# Assignment
Copy the entries below word for word, from the line with "Ұлдар арасында" through the last line of the entries, and leave out the picture lines.

Extracted records
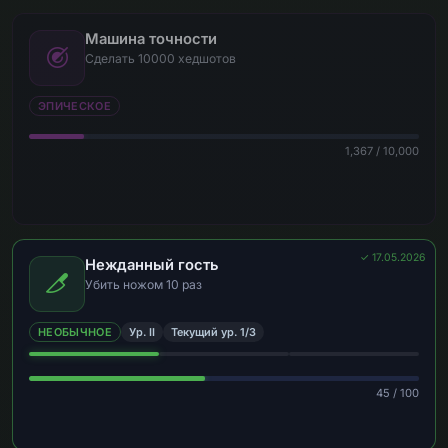
Машина точности
Сделать 10000 хедшотов
ЭПИЧЕСКОЕ
1,367 / 10,000
✓ 17.05.2026
Нежданный гость
Убить ножом 10 раз
НЕОБЫЧНОЕ
Ур. II
Текущий ур. 1/3
45 / 100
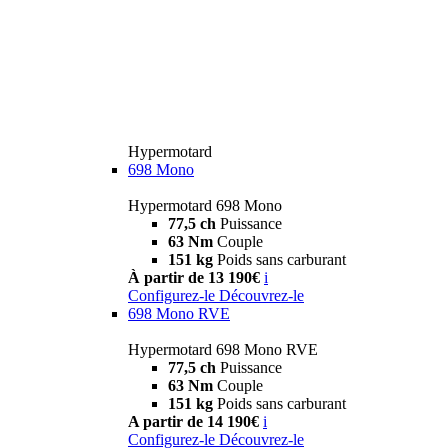
Hypermotard
698 Mono
Hypermotard 698 Mono
77,5 ch
Puissance
63 Nm
Couple
151 kg
Poids sans carburant
À partir de 13 190€
i
Configurez-le
Découvrez-le
698 Mono RVE
Hypermotard 698 Mono RVE
77,5 ch
Puissance
63 Nm
Couple
151 kg
Poids sans carburant
A partir de 14 190€
i
Configurez-le
Découvrez-le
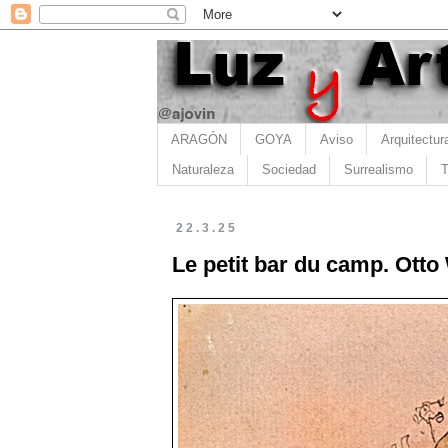
ARAGÓN
GOYA
Aviso
Arquitectur
Naturaleza
Sociedad
Surrealismo
T
22.3.25
Le petit bar du camp. Otto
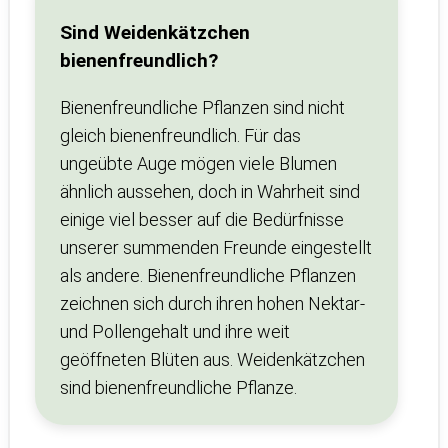
Sind Weidenkätzchen
bienenfreundlich?
Bienenfreundliche Pflanzen sind nicht
gleich bienenfreundlich. Für das
ungeübte Auge mögen viele Blumen
ähnlich aussehen, doch in Wahrheit sind
einige viel besser auf die Bedürfnisse
unserer summenden Freunde eingestellt
als andere. Bienenfreundliche Pflanzen
zeichnen sich durch ihren hohen Nektar-
und Pollengehalt und ihre weit
geöffneten Blüten aus. Weidenkätzchen
sind bienenfreundliche Pflanze.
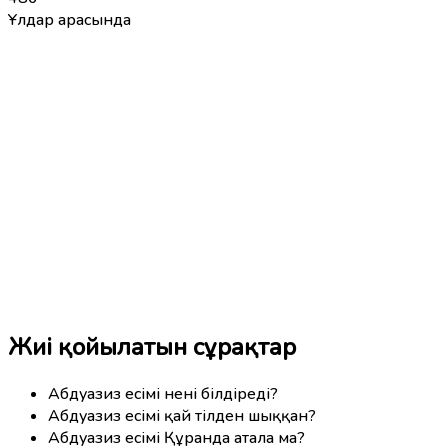
Ұлдар арасында
Жиі қойылатын сұрақтар
Абдуазиз есімі нені білдіреді?
Абдуазиз есімі қай тілден шыққан?
Абдуазиз есімі Құранда атала ма?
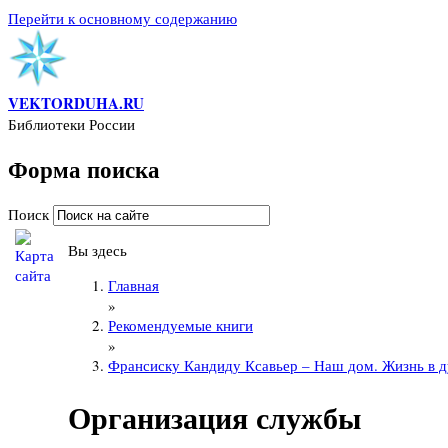
Перейти к основному содержанию
VEKTORDUHA.RU
Библиотеки России
Форма поиска
Поиск
Вы здесь
Главная
»
Рекомендуемые книги
»
Франсиску Кандиду Ксавьер – Наш дом. Жизнь в 
Организация службы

# Exercise solution
Ұлдар арасында
Жиі қойылатын сұрақтар
Абдуазиз есімі нені білдіреді?
Абдуазиз есімі қай тілден шыққан?
Абдуазиз есімі Құранда атала ма?
Перейти к основному содержанию
VEKTORDUHA.RU
Библиотеки России
Форма поиска
Поиск
Вы здесь
Главная
»
Рекомендуемые книги
»
Франсиску Кандиду Ксавьер – Наш дом. Жизнь в 
Организация службы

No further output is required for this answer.